LE CULTE DE SAINT-EXPÉDIT A L'ILE DE LA RÉUNION

13/10/2025

Le culte de Saint Expédit à La Réunion : entre ferveur, crainte et mémoire populaire


À La Réunion, rares sont les traditions religieuses aussi visibles et profondément ancrées que le culte de Saint Expédit. Présent dans les églises comme sur les bords des routes, ce saint au manteau rouge fait partie du paysage spirituel et culturel de l'île.


Mais derrière la ferveur qui entoure sa figure se cache aussi une certaine crainte respectueuse : celle d'un saint réputé "fort", capable de donner comme de reprendre, et dont on redoute la colère autant qu'on sollicite la protection.


Un saint au destin singulier


Saint Expédit, ou Expeditus, aurait été un centurion romain converti au christianisme et martyrisé vers l'an 303, sous Dioclétien. Son nom évoque la rapidité et la détermination, qualités qui en font le protecteur des causes urgentes.


Son existence historique reste cependant incertaine : certains pensent qu'il s'agit d'un malentendu linguistique, né d'une caisse de reliques portant la mention "Expedit" ("expédié"). Qu'il soit légendaire ou réel, son image s'est imposée dans l'imaginaire chrétien comme celle d'un soldat du bien, vainqueur de la paresse et du doute.

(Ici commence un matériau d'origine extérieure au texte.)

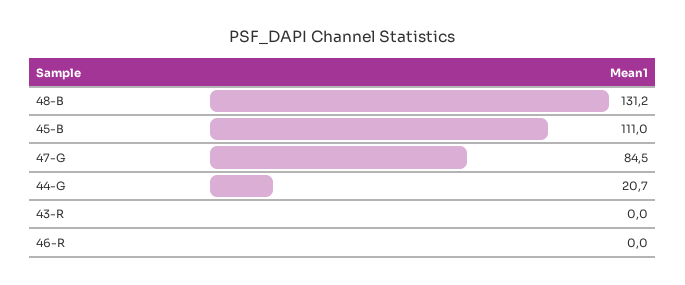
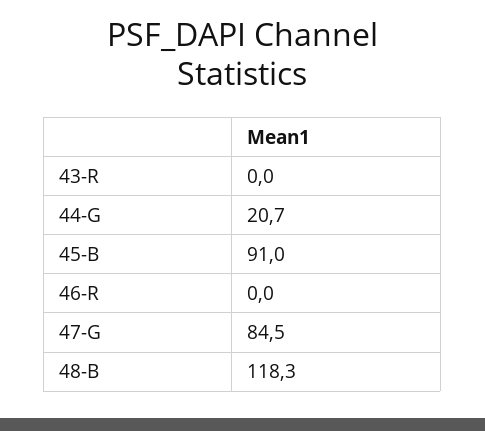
48-B: 131.2 -> 118.3
45-B: 111 -> 91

L'introduction du culte à La Réunion


Le culte de Saint Expédit s'implante à La Réunion dans les années 1920-1930. La tradition rapporte qu'une Réunionnaise, Madame Chatel, aurait obtenu grâce à son intercession de pouvoir rentrer sur l'île depuis la métropole. En remerciement, elle fit ériger une statue bénie en 1931 à l'église Notre-Dame de la Délivrance, à Saint-Denis.


Dès lors, la dévotion se répand sur toute l'île. On érige des oratoires rouges, souvent à des carrefours, dans les virages dangereux ou à proximité de lieux marqués par des drames. Ces petits sanctuaires, entretenus par des familles ou des anonymes, témoignent d'une foi populaire vivante.


Un culte à la croisée des croyances


À La Réunion, le culte de Saint Expédit dépasse les frontières de la religion catholique. Il attire aussi bien des catholiques fervents que des fidèles d'origine tamoule, malgache ou créole, qui y retrouvent des symboles proches de leurs propres traditions spirituelles.
Les offrandes varient : bougies, fleurs, bouteilles d'eau ou de rhum, parfois ex-voto en remerciement d'une grâce obtenue. La couleur rouge, omniprésente, renvoie à la fois à la cape du légionnaire et à la puissance de la foi.


Mais cette force inspire aussi une forme de crainte: beaucoup de Réunionnais affirment qu'il ne faut pas "jouer" avec Saint Expédit, ni promettre ce qu'on ne peut tenir. Son aide serait rapide, mais son exigence redoutable. On dit qu'il "donne vite, mais corrige fort" ceux qui manquent de respect.


Entre foi, peur et mémoire collective


L'Église catholique a parfois regardé ce culte avec prudence, redoutant les excès ou les dérives syncrétiques. Pourtant, malgré les mises en garde, Saint Expédit demeure l'un des saints les plus priés de l'île.


Sa popularité dépasse la religion : il incarne une mémoire spirituelle commune, celle d'un peuple marqué par la diversité et la recherche de protection.
Les oratoires rouges qui jalonnent les routes réunionnaises racontent non seulement la foi, mais aussi la crainte sacrée — cette peur respectueuse du divin, transmise de génération en génération, qui relie aujourd'hui encore les Réunionnais à leurs ancêtres et à leurs croyances.